Les acteurs chargés d’appliquer ces nouvelles règles

La mise en œuvre des nouvelles sanctions mobilise plusieurs institutions. La Police Nationale et la Gendarmerie Nationale restent les principaux acteurs de contrôle sur la voie publique. Leurs agents sont habilités à constater l’infraction en flagrant délit et à procéder à l’immobilisation du véhicule si les circonstances le justifient.

Les Préfectures interviennent dans le volet administratif : c’est à elles que revient la compétence pour prononcer une suspension administrative du permis, distincte de la suspension judiciaire prononcée par un tribunal. Cette dualité de procédures peut s’appliquer simultanément, ce qui alourdit considérablement les conséquences d’une infraction grave.

Le Ministère de l’Intérieur pilote la réforme au niveau politique. C’est lui qui valide les décrets d’application, fixe les barèmes et coordonne la communication auprès des forces de l’ordre. Les circulaires d’application seront diffusées aux services territoriaux avant l’entrée en vigueur des nouvelles dispositions.

Les radars de franchissement de feu rouge relèvent d’une gestion centralisée par le Centre National de Traitement basé à Rennes. Les avis de contravention sont émis automatiquement après vérification des clichés. Le taux de contestation de ces verbalisations automatiques reste faible, autour de 3 à 5 %, mais les délais de traitement des recours vont s’allonger mécaniquement avec l’augmentation prévisible du volume d’infractions constatées.

Les avocats spécialisés en droit routier anticipent déjà une hausse de leur activité. La complexité des procédures de contestation, combinée au poids financier des nouvelles amendes, rend le recours à un conseil juridique plus rationnel qu’aujourd’hui. Rappelons qu’en matière de droit routier, seul un avocat inscrit au barreau peut représenter un conducteur devant le tribunal de police.
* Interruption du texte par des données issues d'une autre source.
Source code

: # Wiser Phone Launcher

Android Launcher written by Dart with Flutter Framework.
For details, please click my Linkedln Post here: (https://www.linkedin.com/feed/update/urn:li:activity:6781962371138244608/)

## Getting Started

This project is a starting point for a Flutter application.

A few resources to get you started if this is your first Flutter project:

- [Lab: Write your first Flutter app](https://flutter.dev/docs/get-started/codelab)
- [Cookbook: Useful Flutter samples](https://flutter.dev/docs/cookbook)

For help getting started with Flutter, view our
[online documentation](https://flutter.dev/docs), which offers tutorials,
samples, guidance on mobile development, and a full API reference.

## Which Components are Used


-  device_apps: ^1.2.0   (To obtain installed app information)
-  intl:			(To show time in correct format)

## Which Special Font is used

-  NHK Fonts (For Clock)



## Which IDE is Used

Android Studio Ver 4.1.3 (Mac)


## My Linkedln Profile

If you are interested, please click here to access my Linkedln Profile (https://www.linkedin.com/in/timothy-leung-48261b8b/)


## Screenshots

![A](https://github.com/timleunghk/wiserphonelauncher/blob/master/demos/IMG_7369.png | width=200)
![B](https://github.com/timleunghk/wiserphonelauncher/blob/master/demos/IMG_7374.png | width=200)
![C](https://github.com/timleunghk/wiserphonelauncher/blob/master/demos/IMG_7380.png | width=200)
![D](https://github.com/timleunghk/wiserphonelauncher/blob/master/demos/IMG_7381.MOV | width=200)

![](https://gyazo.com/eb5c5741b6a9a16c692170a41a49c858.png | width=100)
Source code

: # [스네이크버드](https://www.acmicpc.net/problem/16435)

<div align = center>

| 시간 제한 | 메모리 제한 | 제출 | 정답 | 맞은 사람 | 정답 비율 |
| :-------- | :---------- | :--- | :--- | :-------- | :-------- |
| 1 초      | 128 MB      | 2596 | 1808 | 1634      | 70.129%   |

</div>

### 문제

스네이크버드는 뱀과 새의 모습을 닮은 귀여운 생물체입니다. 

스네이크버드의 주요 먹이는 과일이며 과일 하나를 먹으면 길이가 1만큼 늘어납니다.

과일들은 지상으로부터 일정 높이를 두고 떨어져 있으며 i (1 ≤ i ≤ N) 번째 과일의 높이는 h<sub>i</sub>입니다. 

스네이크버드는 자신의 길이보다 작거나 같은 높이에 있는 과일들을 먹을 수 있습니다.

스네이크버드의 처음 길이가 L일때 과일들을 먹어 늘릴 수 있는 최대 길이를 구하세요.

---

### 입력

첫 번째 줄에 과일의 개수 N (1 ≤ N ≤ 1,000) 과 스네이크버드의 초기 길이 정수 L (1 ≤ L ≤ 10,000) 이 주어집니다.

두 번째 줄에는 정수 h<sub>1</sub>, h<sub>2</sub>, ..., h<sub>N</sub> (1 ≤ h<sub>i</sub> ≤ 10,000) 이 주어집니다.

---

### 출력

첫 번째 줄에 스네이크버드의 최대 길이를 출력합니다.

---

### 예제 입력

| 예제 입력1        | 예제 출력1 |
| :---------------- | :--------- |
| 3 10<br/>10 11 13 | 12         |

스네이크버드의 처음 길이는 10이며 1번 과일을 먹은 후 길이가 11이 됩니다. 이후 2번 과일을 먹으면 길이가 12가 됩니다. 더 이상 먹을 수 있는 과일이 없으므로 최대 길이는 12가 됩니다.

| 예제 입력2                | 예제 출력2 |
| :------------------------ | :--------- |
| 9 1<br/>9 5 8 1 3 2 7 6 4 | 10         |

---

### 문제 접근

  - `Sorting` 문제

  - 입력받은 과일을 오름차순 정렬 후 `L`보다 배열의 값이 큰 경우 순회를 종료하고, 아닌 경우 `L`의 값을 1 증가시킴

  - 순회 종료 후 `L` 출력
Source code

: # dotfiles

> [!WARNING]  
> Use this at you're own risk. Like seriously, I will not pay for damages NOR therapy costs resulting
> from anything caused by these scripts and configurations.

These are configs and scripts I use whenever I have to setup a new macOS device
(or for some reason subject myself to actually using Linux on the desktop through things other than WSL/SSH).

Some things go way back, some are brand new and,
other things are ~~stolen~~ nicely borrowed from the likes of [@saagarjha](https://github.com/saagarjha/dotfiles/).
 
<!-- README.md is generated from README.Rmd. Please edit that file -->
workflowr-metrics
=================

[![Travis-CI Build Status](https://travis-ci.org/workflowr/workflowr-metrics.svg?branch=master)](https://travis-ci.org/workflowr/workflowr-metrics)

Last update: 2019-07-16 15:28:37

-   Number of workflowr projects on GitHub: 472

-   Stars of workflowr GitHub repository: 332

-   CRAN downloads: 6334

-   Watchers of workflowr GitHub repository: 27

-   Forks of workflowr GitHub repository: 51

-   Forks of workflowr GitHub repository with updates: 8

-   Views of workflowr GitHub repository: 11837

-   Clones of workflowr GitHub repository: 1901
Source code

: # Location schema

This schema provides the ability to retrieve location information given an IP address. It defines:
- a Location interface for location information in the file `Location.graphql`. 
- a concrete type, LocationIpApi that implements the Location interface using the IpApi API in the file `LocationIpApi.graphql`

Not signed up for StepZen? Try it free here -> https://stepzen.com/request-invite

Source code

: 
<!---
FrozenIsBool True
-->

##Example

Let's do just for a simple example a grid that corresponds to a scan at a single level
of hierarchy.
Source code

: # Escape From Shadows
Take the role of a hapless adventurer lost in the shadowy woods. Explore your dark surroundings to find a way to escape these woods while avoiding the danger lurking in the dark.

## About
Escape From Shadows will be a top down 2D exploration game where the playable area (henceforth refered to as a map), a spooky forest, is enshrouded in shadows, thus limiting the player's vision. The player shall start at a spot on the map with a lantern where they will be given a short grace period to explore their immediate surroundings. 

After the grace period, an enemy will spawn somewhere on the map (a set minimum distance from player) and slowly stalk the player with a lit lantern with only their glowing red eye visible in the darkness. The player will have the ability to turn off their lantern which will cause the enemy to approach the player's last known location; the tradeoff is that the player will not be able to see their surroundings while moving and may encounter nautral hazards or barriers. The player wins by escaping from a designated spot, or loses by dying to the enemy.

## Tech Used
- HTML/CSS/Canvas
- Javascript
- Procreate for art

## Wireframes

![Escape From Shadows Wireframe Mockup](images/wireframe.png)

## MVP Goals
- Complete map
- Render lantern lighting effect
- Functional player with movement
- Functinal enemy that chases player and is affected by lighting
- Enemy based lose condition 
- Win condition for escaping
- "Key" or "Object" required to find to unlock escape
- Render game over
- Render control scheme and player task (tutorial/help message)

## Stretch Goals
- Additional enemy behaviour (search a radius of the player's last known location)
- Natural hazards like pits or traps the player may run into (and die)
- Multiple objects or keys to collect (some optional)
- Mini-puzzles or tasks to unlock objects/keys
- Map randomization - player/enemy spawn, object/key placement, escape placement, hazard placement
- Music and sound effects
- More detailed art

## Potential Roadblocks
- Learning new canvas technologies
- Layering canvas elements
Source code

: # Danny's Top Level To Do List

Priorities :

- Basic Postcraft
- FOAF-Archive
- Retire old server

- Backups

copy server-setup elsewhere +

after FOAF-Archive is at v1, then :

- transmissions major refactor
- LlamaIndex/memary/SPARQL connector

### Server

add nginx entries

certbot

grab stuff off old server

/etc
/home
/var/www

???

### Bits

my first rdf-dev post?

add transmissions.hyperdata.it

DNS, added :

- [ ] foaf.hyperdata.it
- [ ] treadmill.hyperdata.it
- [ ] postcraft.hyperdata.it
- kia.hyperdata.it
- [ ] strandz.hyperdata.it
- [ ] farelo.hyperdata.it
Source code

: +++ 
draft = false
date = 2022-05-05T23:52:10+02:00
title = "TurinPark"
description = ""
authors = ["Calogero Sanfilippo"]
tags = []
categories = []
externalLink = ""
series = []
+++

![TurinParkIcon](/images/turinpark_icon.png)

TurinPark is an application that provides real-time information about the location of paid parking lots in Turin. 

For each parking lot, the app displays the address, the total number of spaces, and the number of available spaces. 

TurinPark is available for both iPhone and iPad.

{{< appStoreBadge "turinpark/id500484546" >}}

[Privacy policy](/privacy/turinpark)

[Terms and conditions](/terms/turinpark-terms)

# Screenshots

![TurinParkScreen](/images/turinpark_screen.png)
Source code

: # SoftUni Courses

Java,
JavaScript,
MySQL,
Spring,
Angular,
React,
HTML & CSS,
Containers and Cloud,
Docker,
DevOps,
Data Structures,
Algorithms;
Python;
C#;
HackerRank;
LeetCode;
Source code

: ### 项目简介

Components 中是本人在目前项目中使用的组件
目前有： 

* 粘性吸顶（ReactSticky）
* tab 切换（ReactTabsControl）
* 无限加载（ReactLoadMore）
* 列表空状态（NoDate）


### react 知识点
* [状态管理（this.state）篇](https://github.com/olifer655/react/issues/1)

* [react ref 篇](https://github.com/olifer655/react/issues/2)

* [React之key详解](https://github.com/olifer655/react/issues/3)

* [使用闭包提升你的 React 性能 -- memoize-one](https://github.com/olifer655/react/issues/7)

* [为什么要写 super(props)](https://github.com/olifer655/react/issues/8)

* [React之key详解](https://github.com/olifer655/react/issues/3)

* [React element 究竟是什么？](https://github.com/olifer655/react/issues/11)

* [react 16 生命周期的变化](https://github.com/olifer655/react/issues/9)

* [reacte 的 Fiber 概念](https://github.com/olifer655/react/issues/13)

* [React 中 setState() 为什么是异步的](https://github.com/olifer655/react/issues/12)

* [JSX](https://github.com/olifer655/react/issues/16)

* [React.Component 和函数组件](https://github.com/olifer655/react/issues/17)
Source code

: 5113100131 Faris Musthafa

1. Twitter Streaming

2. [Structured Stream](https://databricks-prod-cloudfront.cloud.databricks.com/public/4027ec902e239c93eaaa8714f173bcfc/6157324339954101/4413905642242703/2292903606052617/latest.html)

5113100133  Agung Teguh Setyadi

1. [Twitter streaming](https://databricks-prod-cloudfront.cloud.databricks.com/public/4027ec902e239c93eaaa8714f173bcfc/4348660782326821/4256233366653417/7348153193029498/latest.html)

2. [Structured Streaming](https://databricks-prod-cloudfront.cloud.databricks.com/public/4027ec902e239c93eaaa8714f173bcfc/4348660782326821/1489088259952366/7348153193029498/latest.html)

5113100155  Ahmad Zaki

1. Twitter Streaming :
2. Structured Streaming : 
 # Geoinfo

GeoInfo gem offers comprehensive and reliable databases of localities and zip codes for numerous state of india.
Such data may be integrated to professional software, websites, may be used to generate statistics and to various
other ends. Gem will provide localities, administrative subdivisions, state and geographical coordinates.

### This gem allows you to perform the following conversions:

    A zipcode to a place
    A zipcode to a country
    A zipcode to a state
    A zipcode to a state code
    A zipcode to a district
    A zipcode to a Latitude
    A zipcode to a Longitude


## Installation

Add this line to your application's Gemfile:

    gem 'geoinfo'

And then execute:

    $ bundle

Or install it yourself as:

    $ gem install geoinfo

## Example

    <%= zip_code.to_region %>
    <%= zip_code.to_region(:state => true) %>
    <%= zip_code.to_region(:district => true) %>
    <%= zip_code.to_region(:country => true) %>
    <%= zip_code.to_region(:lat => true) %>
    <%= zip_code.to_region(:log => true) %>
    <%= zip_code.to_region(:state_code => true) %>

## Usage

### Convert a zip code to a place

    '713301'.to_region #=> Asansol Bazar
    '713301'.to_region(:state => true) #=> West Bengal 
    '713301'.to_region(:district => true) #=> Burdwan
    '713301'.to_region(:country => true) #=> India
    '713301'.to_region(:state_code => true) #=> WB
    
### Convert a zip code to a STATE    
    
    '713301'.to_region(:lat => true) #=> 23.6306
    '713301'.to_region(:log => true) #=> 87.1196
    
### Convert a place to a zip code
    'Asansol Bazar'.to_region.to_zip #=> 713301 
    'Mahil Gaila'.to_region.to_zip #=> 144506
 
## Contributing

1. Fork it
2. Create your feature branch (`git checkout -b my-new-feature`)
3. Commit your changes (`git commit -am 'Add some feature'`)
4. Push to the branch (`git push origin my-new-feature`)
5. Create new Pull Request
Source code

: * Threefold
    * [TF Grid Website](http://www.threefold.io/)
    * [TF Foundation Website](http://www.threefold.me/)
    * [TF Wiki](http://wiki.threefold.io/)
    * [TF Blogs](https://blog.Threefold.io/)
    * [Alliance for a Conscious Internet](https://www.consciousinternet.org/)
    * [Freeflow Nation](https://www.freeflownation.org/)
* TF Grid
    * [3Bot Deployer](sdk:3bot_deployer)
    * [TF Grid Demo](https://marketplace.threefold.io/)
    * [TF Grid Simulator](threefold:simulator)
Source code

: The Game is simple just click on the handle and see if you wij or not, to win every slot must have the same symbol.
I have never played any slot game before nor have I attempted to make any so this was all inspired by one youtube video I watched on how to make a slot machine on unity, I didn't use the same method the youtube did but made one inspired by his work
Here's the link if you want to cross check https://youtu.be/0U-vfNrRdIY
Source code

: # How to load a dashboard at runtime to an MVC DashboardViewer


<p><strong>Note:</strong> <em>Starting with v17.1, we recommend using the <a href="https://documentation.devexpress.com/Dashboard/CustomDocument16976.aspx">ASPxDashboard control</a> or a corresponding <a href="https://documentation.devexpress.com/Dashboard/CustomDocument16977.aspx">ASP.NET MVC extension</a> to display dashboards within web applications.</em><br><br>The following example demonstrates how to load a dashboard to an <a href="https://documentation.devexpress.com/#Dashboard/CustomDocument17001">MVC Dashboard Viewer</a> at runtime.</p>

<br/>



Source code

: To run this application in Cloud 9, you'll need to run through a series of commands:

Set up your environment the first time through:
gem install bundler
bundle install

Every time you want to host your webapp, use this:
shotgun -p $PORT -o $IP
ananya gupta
Ce que 2026 impose vraiment aux conducteurs français

La réforme de 2026 ne se résume pas à une hausse des amendes. Elle redéfinit le rapport entre le conducteur et l’infraction routière. Griller un feu rouge ne sera plus une faute que l’on peut absorber financièrement sans dommage durable. Avec 6 points retirés et une amende à 500 euros, chaque franchissement illicite d’un feu tricolore devient un risque majeur pour la mobilité personnelle et professionnelle.

Les conducteurs ont deux ans pour adapter leur comportement. Ce délai n’est pas un sursis : c’est une fenêtre pour ancrer de nouveaux réflexes. Marquer l’arrêt complet au feu orange, anticiper les feux en approche, respecter les temps de dégagement après le passage au rouge — ces comportements élémentaires sont les seuls garants d’un permis intact.

Sur le plan juridique, la réforme va générer des questions complexes. Que se passe-t-il si le feu est défaillant ? Comment contester une verbalisation automatique erronée ? Quelles sont les voies de recours en cas de suspension administrative ? Ces questions appellent des réponses précises que ni une amende forfaitaire ni un formulaire en ligne ne peuvent apporter. Le droit routier est une matière technique, et les enjeux de 2026 renforcent la nécessité d’une information juridique fiable.

Les textes définitifs n’étant pas encore publiés à ce stade, les chiffres mentionnés dans cet article reflètent les projets législatifs en cours de discussion. Toute personne souhaitant connaître sa situation exacte face à une infraction doit consulter les textes officiels sur Légifrance ou s’adresser à un professionnel du droit. Les barèmes peuvent encore évoluer d’ici l’adoption définitive des décrets.